Brief (emerging) opinion: No purely hackproof email. Proton Mail and Tutanota are the most popular options (end-to-end, zero-access storage, strong privacy practices) to the majority of the people looking to protect themselves (the strongest possible) against the threats of service-side access and casual intercepts. Mailfence (OpenPGP) or the self-hosted solutions are more suitable to more advanced users that must be interoperable in cryptography and control keys. Select depending on your threat model who you are protecting against.
“Unhackable” suggests absolute immunity. In practice:
Proton (Proton Mail) uses zero-access encryption to encrypt the content of mailboxes so that the servers operated by Proton can not read the message bodies that have been stored on those servers; E2E is default with a Proton account to password based E2E works with non-Proton email addresses. The Swiss jurisdiction and transparency of Proton introduce some legal security, however, there might be metadata and delivery headers that indicate some information. Proton is generally suggested as a secure email, which is secure, user-friendly, and balanced.
Tutanota is a holistic encrypted product: it has an in-built E2E, encrypted subject lines and encrypted calendar, and a minimal metadata footprint. It is open-source and privacy-oriented, but with its own encryption system instead of PGP, which makes it easier to use at the expense of interoperability. Tutanota has been involved in the protection of policy of encryption in Europe.
Mailfence is compatible with the standard OpenPGP, allowing users to have total control over keys and interoperability with other PGP subscribers. It makes it appealing to the users who require cryptographic compatibility and control, but PGP key management is more complicated to ordinary users. Mailfence also uses services such as MTA-STS and DANE to harden SMTP.
Other providers (Skiff, Posteo, Fastmail) have varying positions: some are oriented to UX+privacy, others to low metadata or to not having advertisements. Fastmail and Posteo are good on privacy but they do not offer client-side E2E as Proton/Tutanota does by default. Compare all of them to the features you require.
If your goal is to make compromise extremely difficult, prioritize services (or setups) that deliver:
It depends on provider location: Swiss (Proton) and German (Tutanota) providers operate in jurisdictions that have a high privacy norm, yet legislation is subject to change and proposals to legislation (such as EU chat control debates) may coerce providers. Consistently follow up on legal conditions of high-risk use.
Q1 - Does an email exist in which the email cannot be hacked?
No. No provider can save you in the event an attacker owns your device, or you are using weak credentials. Unhackable is not a myth, strive to become highly difficult to hack.
Q2 -- Does Proton Mail make the most sense in terms of security?
One of the most friendly and easy-to-use mainstream solutions (E2E, zero-access, Swiss) is Proton Mail. It has been the best choice among many others.

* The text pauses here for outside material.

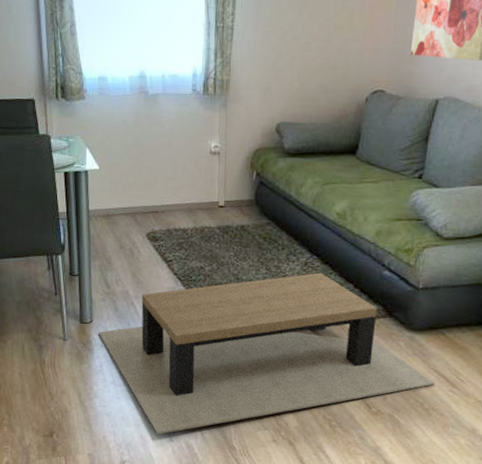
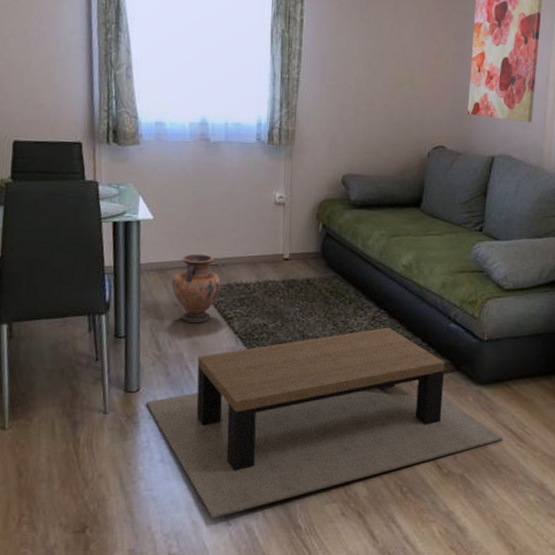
vase: none [117,201,162,265] -> present [171,253,222,324]

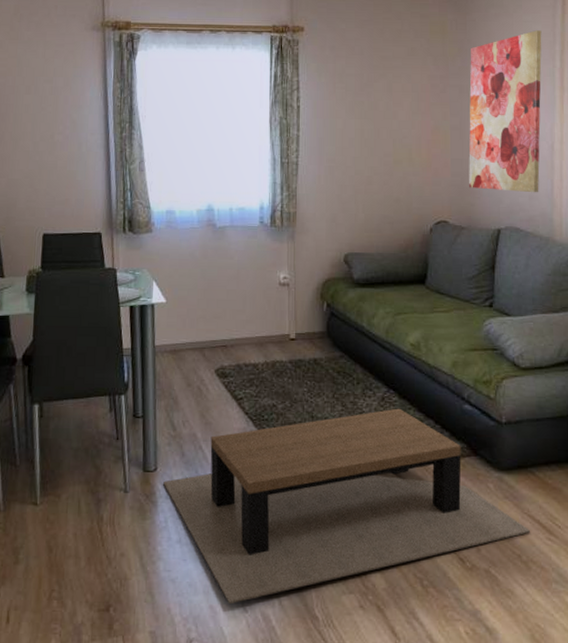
vase: present [171,253,222,324] -> none [184,335,231,404]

Q3 - Does Tutanota compare better to Proton?
Tutanota is more privative and encrypts more metadata (such as subjects) in other instances; proton features more extensively and ecosystem. You have to choose by what you will put emphasis on (interoperability vs minimal metadata).
Q4 -- Should I use PGP?
PGP provides you with cryptographic control and interoperability, and it is complicated. Cross-provider compatibility Use it when you are comfortable with keys.
Q5 -- Do secure email providers have anything to lose?
A great deal of them have free options (Proton, Tutanota) and are secure to use regularly, whereas paid plans can include extra benefits and features such as additional storage, recovery, and priority support.
Q6 -Is it possible to compel providers to surrender emails?
Yes True but providers can be forced by legal requests. Nevertheless, zero-access E2E might also have the result that the provider cannot decrypt the contents of messages, though metadata and account information can be requested. Jurisdiction matters.
Q7 -- What about self-hosting?
Self-hosting provides total control but puts the onus of operational security and patching on you; errors are expensive. Good when there is expertise in operations.
If you want the strongest practical protection with minimal fuss, pick a mainstream privacy-focused provider like Proton Mail or Tutanota and follow the checklist above. If you need cross-platform cryptographic control, choose Mailfence / PGP or a self-hosted solution — but be prepared for complexity. Remember: security is layers — provider choice helps a lot, but device hygiene, strong passphrases, 2FA (hardware keys), and mindful sharing are what make an account truly hard to hack.